Back To The Future: AlphaGo, Monte Carlo Tree Search, and Simulation-based Algorithms for Markov Decision Processes
Back To The Future: AlphaGo, Monte Carlo Tree Search, and Simulation-based Algorithms for Markov Decision Processes 
2017 / 06 / 23 / PM 4:00 - 5:00
Location: 301 - 204
Speaker: Prof. MICHAEL C. FU
MICHAEL C. FU holds the Smith Chair of Management Science in the Decision, Operations and Information Technologies Department of the Robert H. Smith School of Business, with a joint appointment in the Institute for Systems Research and an affiliate appointment in the Department of Electrical & Computer Engineering (both in the Clark School of Engineering), all at the University of Maryland. He received an S.B. in mathematics and S.B./S.M. in EECS from MIT in 1985 and a Ph.D. in applied mathematics from Harvard in 1989. His research interests include simulation optimization and applied probability, particularly with applications towards supply chain management and financial engineering. In 2004 he was named a Distinguished Scholar-Teacher at the University of Maryland. He is a Fellow of INFORMS and IEEE.

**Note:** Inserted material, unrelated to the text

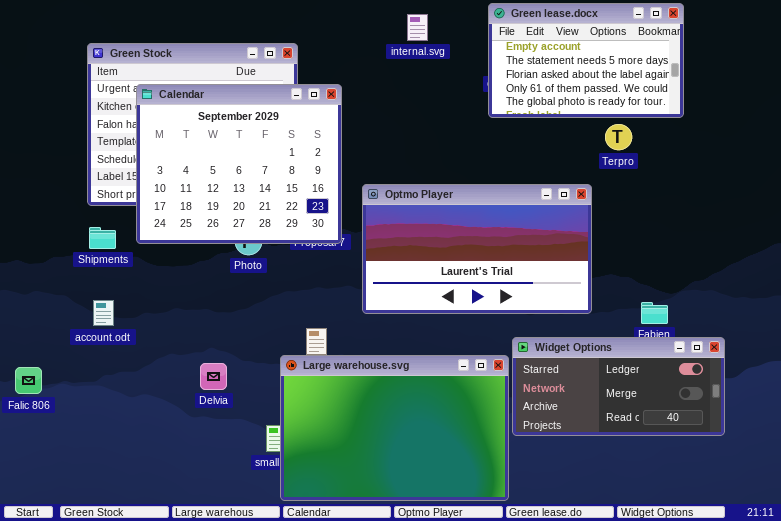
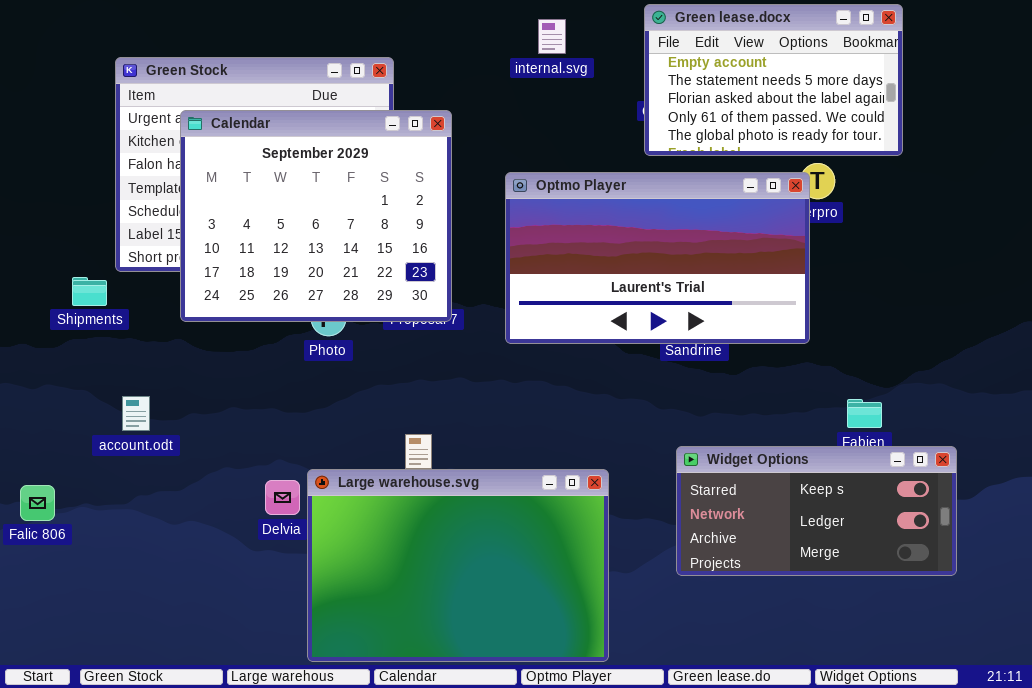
Optmo Player: [362,184,592,314] -> [505,172,810,344], moved
Shipments: [89,227,116,249] -> [72,277,107,306], moved
Widget Options: [512,337,725,436] -> [676,446,957,576], scrolled up 1 row
Large warehouse.svg: [280,355,509,501] -> [307,469,609,662], moved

In March 2016 in Seoul, Korea, Google DeepMind's AlphaGo, a computer Go-playing program, defeated the reigning human world champion Go player, 4-1, a feat far more impressive than previous victories by computer programs in chess (IBM's Deep Blue) and Jeopardy (IBM's Watson). AlphaGo combines several machine learning approaches, specifically deep neural networks with a technique called Monte Carlo tree search. Current versions of Monte Carlo tree search used in Go-playing algorithms trace their roots back to the adaptive multi-stage sampling simulation-based algorithm for estimating value functions in finite-horizon Markov decision processes (MDPs) introduced in a 2005 Operations Research article by Chang et al., which was the first to use Upper Confidence Bounds (UCBs) for Monte Carlo simulation-based solution of MDPs. UCBs are well known in the machine learning community for addressing the well-known exploration-exploitation tradeoff that arises in multi-armed bandit problems. After highlighting the high-level structure behind AlphaGo, we review the main ideas in UCB-based Monte Carlo tree search by describing the simulation-based MDP algorithm of Chang et al. (2005) and by using examples on decision trees and simpler games.